Discover a rich Aboriginal history along Gippsland’s rugged coastline. Wander the fern gullies, sandy beaches and eucalypt forests of the sacred land now known as Wilsons Promontory National Park. Trace Aboriginal trading routes up to 18,000 years old. Watch local Aboriginal people make baskets, spears, shields and canoes in the traditional way at Bairnsdale. Or learn where the Dreamtime touched the rugged gorges, rainforest and gullies of Woolshed Creek.
6. Sydney cultural tours, New South Wales
Get a glimpse into the lives of Sydney’s original inhabitants on a harbor cruise or walking tour.

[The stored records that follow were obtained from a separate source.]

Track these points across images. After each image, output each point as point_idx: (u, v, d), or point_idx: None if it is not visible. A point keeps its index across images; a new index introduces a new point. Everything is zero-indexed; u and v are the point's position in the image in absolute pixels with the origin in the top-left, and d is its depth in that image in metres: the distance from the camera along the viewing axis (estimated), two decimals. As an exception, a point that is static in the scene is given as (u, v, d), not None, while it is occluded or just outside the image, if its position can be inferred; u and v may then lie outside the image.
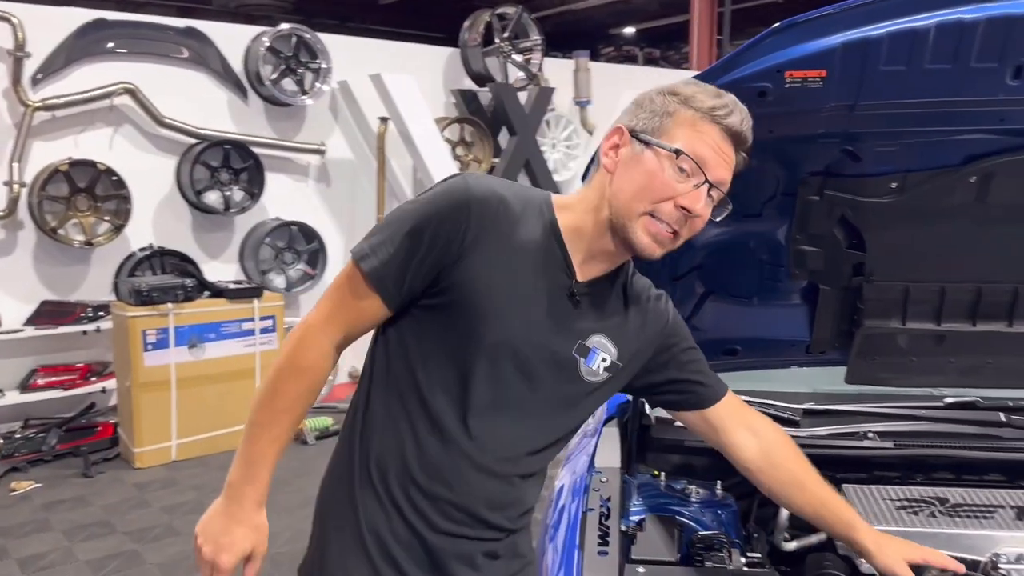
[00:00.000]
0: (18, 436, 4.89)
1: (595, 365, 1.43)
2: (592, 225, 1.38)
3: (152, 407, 4.86)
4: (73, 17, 5.29)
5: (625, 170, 1.35)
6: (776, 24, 1.49)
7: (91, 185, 5.23)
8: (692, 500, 1.91)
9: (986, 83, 1.49)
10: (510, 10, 7.05)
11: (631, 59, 16.05)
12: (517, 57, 7.13)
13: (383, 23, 13.09)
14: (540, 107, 7.10)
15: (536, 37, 7.19)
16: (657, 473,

You can learn the Aboriginal names and meanings of significant Sydney landmarks as you cruise the harbor with Aboriginal guides. Visit rock-carvings and old Aboriginal settlements and stop off for a traditional Aboriginal welcome on Clark Island. Off the boat, you can taste bush food and learn about Aboriginal use of plants on a walking tour through Sydney’s lush harbourside Botanical Gardens.
7. Bangarra Dance Company, National
You can’t miss a performance by one of Australia’s oldest, youngest and most innovative dance companies. Bangarra blends a living tradition stretching back 50,000 years with contemporary dance influences from across the world. See this truly Australian dance language in its home theatre in Sydney or on stages in cities across the nation.